St John's College (Irish: Coláiste Eoin De La Salle) was a Roman Catholic secondary school in Ballyfermot, Dublin, Ireland. Founded in 1956, it was run by the De La Salle Christian Brothers. In September 2023, the school closed as an independent institution to amalgamate with two other local schools to form St Seton's Secondary School.

== History ==
The college was founded in 1956 by the Institute of the Brothers of the Christian Schools and was managed by the Institute as a state-funded institution. The college was based on the principles of Jean-Baptiste de La Salle, a pioneer in modern education who founded the Institute of the Brothers of the Christian Schools.

Commonly known as the De La Salle Brothers in Britain, Ireland, Australasia and Asia, they are known in the United States and Canada as the Christian Brothers. They are sometimes confused with a similar congregation founded in Ireland by Edmund Ignatius Rice commonly known as the Irish Christian Brothers.

=== Amalgamation and Closure ===
In September 2023, St John's College De La Salle amalgamated with Caritas College and St Dominic’s College to form a new co-educational school, St Seton's Secondary School. The merger, originally scheduled for 2022, was postponed by twelve months due to building programme delays at the Le Fanu Road site.

The school marked its closure with an official ceremony on Wednesday, 17 May 2023, which was attended by past and present staff, students, and members of the local community.
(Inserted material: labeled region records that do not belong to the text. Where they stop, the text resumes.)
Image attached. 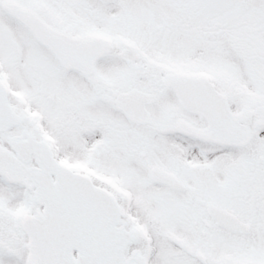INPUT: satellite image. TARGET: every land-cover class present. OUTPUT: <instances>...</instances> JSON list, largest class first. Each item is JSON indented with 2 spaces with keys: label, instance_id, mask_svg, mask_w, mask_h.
Masks as SVG:
<instances>
[{
  "label": "snow or ice",
  "instance_id": "6c2138e0",
  "mask_svg": "<svg viewBox=\"0 0 264 264\" xmlns=\"http://www.w3.org/2000/svg\"><path fill=\"white\" fill-rule=\"evenodd\" d=\"M0 264H264V0H0Z\"/></svg>",
  "mask_w": 264,
  "mask_h": 264
}]
</instances>
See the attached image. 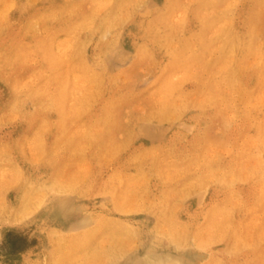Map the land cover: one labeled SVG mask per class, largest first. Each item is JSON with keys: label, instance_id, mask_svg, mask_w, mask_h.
Segmentation results:
<instances>
[{"label": "rangeland", "instance_id": "obj_1", "mask_svg": "<svg viewBox=\"0 0 264 264\" xmlns=\"http://www.w3.org/2000/svg\"><path fill=\"white\" fill-rule=\"evenodd\" d=\"M0 264H264V0H0Z\"/></svg>", "mask_w": 264, "mask_h": 264}, {"label": "bare ground", "instance_id": "obj_2", "mask_svg": "<svg viewBox=\"0 0 264 264\" xmlns=\"http://www.w3.org/2000/svg\"><path fill=\"white\" fill-rule=\"evenodd\" d=\"M65 223H66V222H64L63 224L66 225ZM135 238H136V237H135Z\"/></svg>", "mask_w": 264, "mask_h": 264}]
</instances>
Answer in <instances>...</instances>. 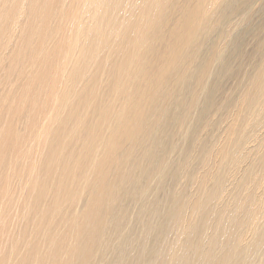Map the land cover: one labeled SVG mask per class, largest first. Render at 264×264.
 I'll return each mask as SVG.
<instances>
[{
  "label": "bare ground",
  "instance_id": "1",
  "mask_svg": "<svg viewBox=\"0 0 264 264\" xmlns=\"http://www.w3.org/2000/svg\"><path fill=\"white\" fill-rule=\"evenodd\" d=\"M0 264H264V0H0Z\"/></svg>",
  "mask_w": 264,
  "mask_h": 264
}]
</instances>
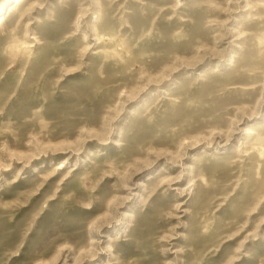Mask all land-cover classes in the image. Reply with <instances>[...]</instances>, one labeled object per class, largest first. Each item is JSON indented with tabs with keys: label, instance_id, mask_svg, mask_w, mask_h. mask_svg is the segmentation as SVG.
<instances>
[{
	"label": "rangeland",
	"instance_id": "1",
	"mask_svg": "<svg viewBox=\"0 0 264 264\" xmlns=\"http://www.w3.org/2000/svg\"><path fill=\"white\" fill-rule=\"evenodd\" d=\"M0 16V264H264V0Z\"/></svg>",
	"mask_w": 264,
	"mask_h": 264
},
{
	"label": "bare ground",
	"instance_id": "2",
	"mask_svg": "<svg viewBox=\"0 0 264 264\" xmlns=\"http://www.w3.org/2000/svg\"><path fill=\"white\" fill-rule=\"evenodd\" d=\"M3 21V17L2 16H0V23Z\"/></svg>",
	"mask_w": 264,
	"mask_h": 264
}]
</instances>
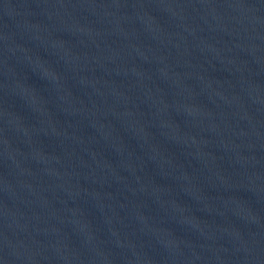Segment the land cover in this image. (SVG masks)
<instances>
[{
  "label": "water",
  "instance_id": "1",
  "mask_svg": "<svg viewBox=\"0 0 264 264\" xmlns=\"http://www.w3.org/2000/svg\"><path fill=\"white\" fill-rule=\"evenodd\" d=\"M0 264H264V0H0Z\"/></svg>",
  "mask_w": 264,
  "mask_h": 264
}]
</instances>
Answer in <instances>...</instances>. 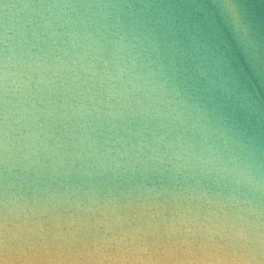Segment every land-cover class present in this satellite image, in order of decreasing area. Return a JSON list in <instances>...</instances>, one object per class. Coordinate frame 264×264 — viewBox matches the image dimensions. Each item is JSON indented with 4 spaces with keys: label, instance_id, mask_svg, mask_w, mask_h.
Masks as SVG:
<instances>
[{
    "label": "water",
    "instance_id": "water-1",
    "mask_svg": "<svg viewBox=\"0 0 264 264\" xmlns=\"http://www.w3.org/2000/svg\"><path fill=\"white\" fill-rule=\"evenodd\" d=\"M0 264H264V0H0Z\"/></svg>",
    "mask_w": 264,
    "mask_h": 264
}]
</instances>
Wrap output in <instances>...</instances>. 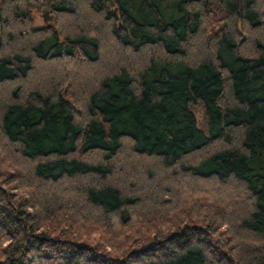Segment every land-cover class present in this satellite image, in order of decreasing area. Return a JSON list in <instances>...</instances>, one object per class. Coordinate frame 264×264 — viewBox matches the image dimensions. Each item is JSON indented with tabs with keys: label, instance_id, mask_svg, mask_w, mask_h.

While the three individual colleges closed, the new institution continues to operate from the modernized St John's campus, which was redeveloped to accommodate approximately 800 pupils.

== Cohort ==
Prior to its closure, the school offered four class levels. Each class had an average number of 15–23 students. St John's offered the Transition Year program and senior cycle students were divided into three programmes: the Leaving Certificate, Leaving Certificate Applied, and Leaving Certificate Vocational Programme.

== Notable alumni ==

- Joe Duffy, broadcaster.
- Willo Flood, professional footballer.
- Brian Shelley, professional footballer.